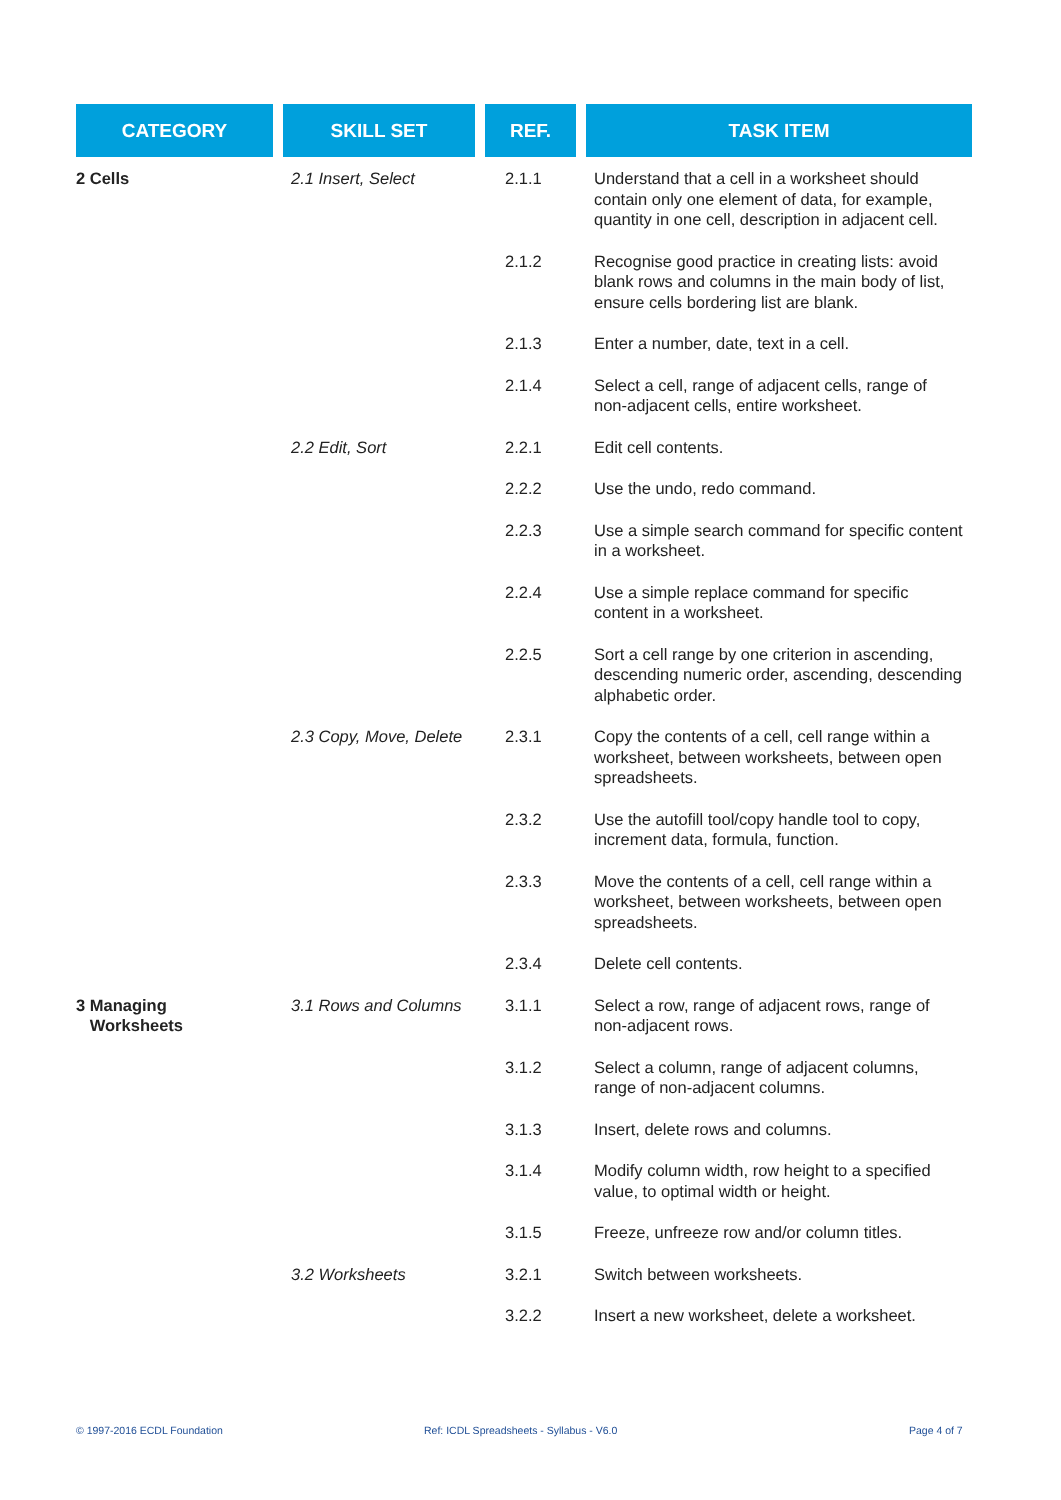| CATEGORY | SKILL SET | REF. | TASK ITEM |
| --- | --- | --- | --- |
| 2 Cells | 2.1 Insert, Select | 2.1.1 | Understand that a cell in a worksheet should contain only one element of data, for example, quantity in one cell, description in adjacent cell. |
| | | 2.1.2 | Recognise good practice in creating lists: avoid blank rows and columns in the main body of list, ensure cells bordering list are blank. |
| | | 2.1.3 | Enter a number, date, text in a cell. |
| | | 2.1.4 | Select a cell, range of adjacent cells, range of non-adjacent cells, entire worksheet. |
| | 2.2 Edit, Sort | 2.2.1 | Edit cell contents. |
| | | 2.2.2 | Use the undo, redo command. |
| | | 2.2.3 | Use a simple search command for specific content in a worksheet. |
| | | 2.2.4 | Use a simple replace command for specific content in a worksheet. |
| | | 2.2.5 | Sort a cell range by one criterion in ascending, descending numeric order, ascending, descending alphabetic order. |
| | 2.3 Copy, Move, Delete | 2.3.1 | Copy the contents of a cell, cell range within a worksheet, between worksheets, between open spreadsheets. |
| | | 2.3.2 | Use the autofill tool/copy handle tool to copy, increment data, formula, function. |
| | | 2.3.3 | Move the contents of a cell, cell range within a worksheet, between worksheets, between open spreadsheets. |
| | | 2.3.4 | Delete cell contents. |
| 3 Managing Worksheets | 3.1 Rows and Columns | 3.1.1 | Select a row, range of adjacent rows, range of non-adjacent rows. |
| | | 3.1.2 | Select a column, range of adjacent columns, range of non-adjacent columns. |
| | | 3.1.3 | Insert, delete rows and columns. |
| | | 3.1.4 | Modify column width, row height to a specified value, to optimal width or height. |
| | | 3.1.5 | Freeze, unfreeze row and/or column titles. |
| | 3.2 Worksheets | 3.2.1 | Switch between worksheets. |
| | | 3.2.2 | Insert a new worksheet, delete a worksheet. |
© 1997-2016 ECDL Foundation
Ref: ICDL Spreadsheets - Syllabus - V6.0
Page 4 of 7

▶ _Exercise_
Print all the records exactly, minus any images.

▶ _Response area_
| CATEGORY | SKILL SET | REF. | TASK ITEM |
| --- | --- | --- | --- |
| 2 Cells | 2.1 Insert, Select | 2.1.1 | Understand that a cell in a worksheet should contain only one element of data, for example, quantity in one cell, description in adjacent cell. |
| | | 2.1.2 | Recognise good practice in creating lists: avoid blank rows and columns in the main body of list, ensure cells bordering list are blank. |
| | | 2.1.3 | Enter a number, date, text in a cell. |
| | | 2.1.4 | Select a cell, range of adjacent cells, range of non-adjacent cells, entire worksheet. |
| | 2.2 Edit, Sort | 2.2.1 | Edit cell contents. |
| | | 2.2.2 | Use the undo, redo command. |
| | | 2.2.3 | Use a simple search command for specific content in a worksheet. |
| | | 2.2.4 | Use a simple replace command for specific content in a worksheet. |
| | | 2.2.5 | Sort a cell range by one criterion in ascending, descending numeric order, ascending, descending alphabetic order. |
| | 2.3 Copy, Move, Delete | 2.3.1 | Copy the contents of a cell, cell range within a worksheet, between worksheets, between open spreadsheets. |
| | | 2.3.2 | Use the autofill tool/copy handle tool to copy, increment data, formula, function. |
| | | 2.3.3 | Move the contents of a cell, cell range within a worksheet, between worksheets, between open spreadsheets. |
| | | 2.3.4 | Delete cell contents. |
| 3 Managing Worksheets | 3.1 Rows and Columns | 3.1.1 | Select a row, range of adjacent rows, range of non-adjacent rows. |
| | | 3.1.2 | Select a column, range of adjacent columns, range of non-adjacent columns. |
| | | 3.1.3 | Insert, delete rows and columns. |
| | | 3.1.4 | Modify column width, row height to a specified value, to optimal width or height. |
| | | 3.1.5 | Freeze, unfreeze row and/or column titles. |
| | 3.2 Worksheets | 3.2.1 | Switch between worksheets. |
| | | 3.2.2 | Insert a new worksheet, delete a worksheet. |
© 1997-2016 ECDL Foundation
Ref: ICDL Spreadsheets - Syllabus - V6.0
Page 4 of 7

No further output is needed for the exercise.